Biraz daha ilerlediğinizde sizi sağ tarafınızda 5. koğuş karşılar. Bir dönem siyasi mahkumların da yattığı, bahçesinde gökyüzünün kalın demir direklerle parçalandığı 5.koğuş. Tavanı tıpkı 1,2,3,4 ve 6. koğuşların tavanları gibi tabutu andıran 5. koğuş. Girdiğiniz koğuşlarda gözünüz elektrik düğmelerini arar… Hani evlerde olduğu gibi koğuşun girişinde sol tarafta olması gereken elektrik düğmeleri. Ama yoktur. Sorarsınız “neden?” diye. “Cezaevlerinde lambalar sabaha kadar yanar” der bir mahkum.
Ve hemen bitişiğinde komşusu 4. koğuş. İçeri girip kafanızı kaldırdığınızda tavanın üç yerinde pencereler görüp şaşırırsınız. Gardiyanların sabaha kadar gezip koğuşları kontrol ettikleri pencerelerdir bunlar. Yani sabaha kadar yalnız değilsinizdir. Burada da tıpkı 5. koğuştaki gibi bahçenin üzeri kalın demirlerle kaplanmış. 26 Eylül 1999 tarihindeki Hayata Dönüş Operasyonu’na sahne olmuş, 10 ölü ve 100’e yakın yaralı vermiş 4. koğuş. Belki de idam sehpalarının kurulduğu meydan ile birlikte cezaevinde en çok acının çekildiği, ölümün yaşandığı yer.

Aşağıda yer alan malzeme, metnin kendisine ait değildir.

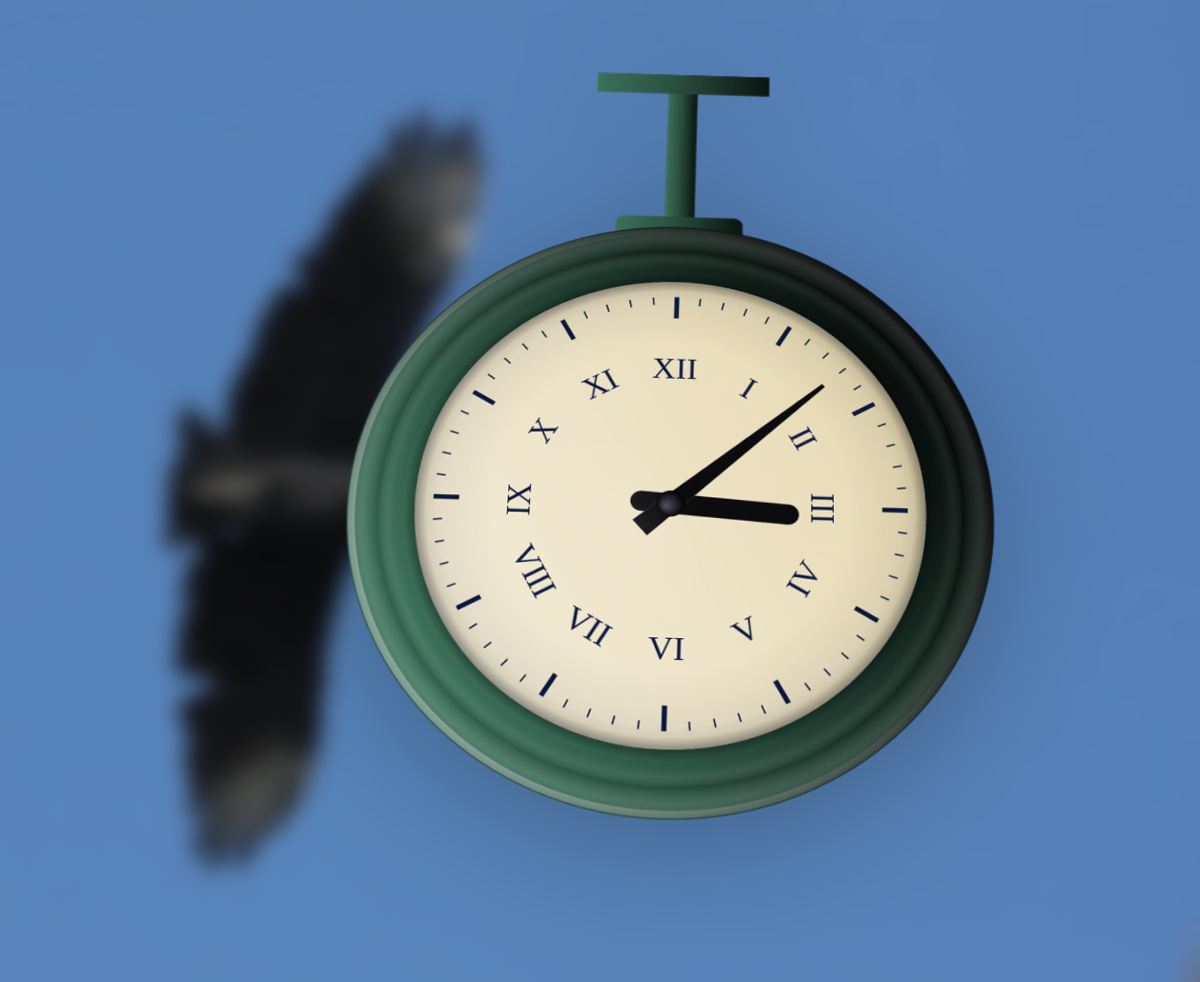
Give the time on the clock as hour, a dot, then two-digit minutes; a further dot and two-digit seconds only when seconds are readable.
3.08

Yolunuz 4. koğuştan sonra Muhalif Hilton’a götürür sizi. Sayın Bülent ECEVİT’in de kaldığı, kapısından girdiğinizde sağında ve solunda birer küçük odası olan “Muhalif Hilton”.
Hemen sağ yanındaki kapıdan dumanlı vadiye gireceksiniz. 1970’li yıllardan beri gecekondu mahallelerinde yanan sobaların dumanının bastığı vadiye. Vadinin sol duvarı cezaevinin dış duvarıdır. Bu duvarın arkasında boş bir alan ve askeri bölge bulunur. Tel örgülerin bittiği yerde ise Ulucanlar Mahallesi’nin gecekonduları başlar, tıpkı cezaevinin bütün dış duvarlarında olduğu gibi.
Vadinin sonu sizi, geçmişte alt katında hücrelerin, üst katında ise o yılların iyi tokatçılarının, banka dolandırıcılarının, devleti soyanların kaldığı, son yıllarda ise tecrit olarak kullanılmaya başlanmış “lüks” odaların bulunduğu binaya götürür.
Dumanlı vadinin hemen sağında uzanan bu binanın alt katındaki hücreleri ziyaret ettiğinizde korkudan tüyleriniz diken diken olacaktır ve yıllarca buralarda insanların nasıl yaşadığını ve delirmeden çıkıp çıkamadıklarını soracaksınız kendinize.
Üst kata çıktığınızda ise devleti soyanları, dolandırıcıları rahat ettirilebilmek için elden gelen her şeyin yapıldığı “lüks” odaları görüp şaşıracaksınız.
Ve yine dumanlı vadinin hemen sonunda tek odalı, kendine ait havalandırması olan 9. koğuş, havalandırmasında sizi ağırlamak isteyecektir
Geri dönüp kadınlar koğuşunun yanından düz giderseniz 1. Kısım’a girersiniz.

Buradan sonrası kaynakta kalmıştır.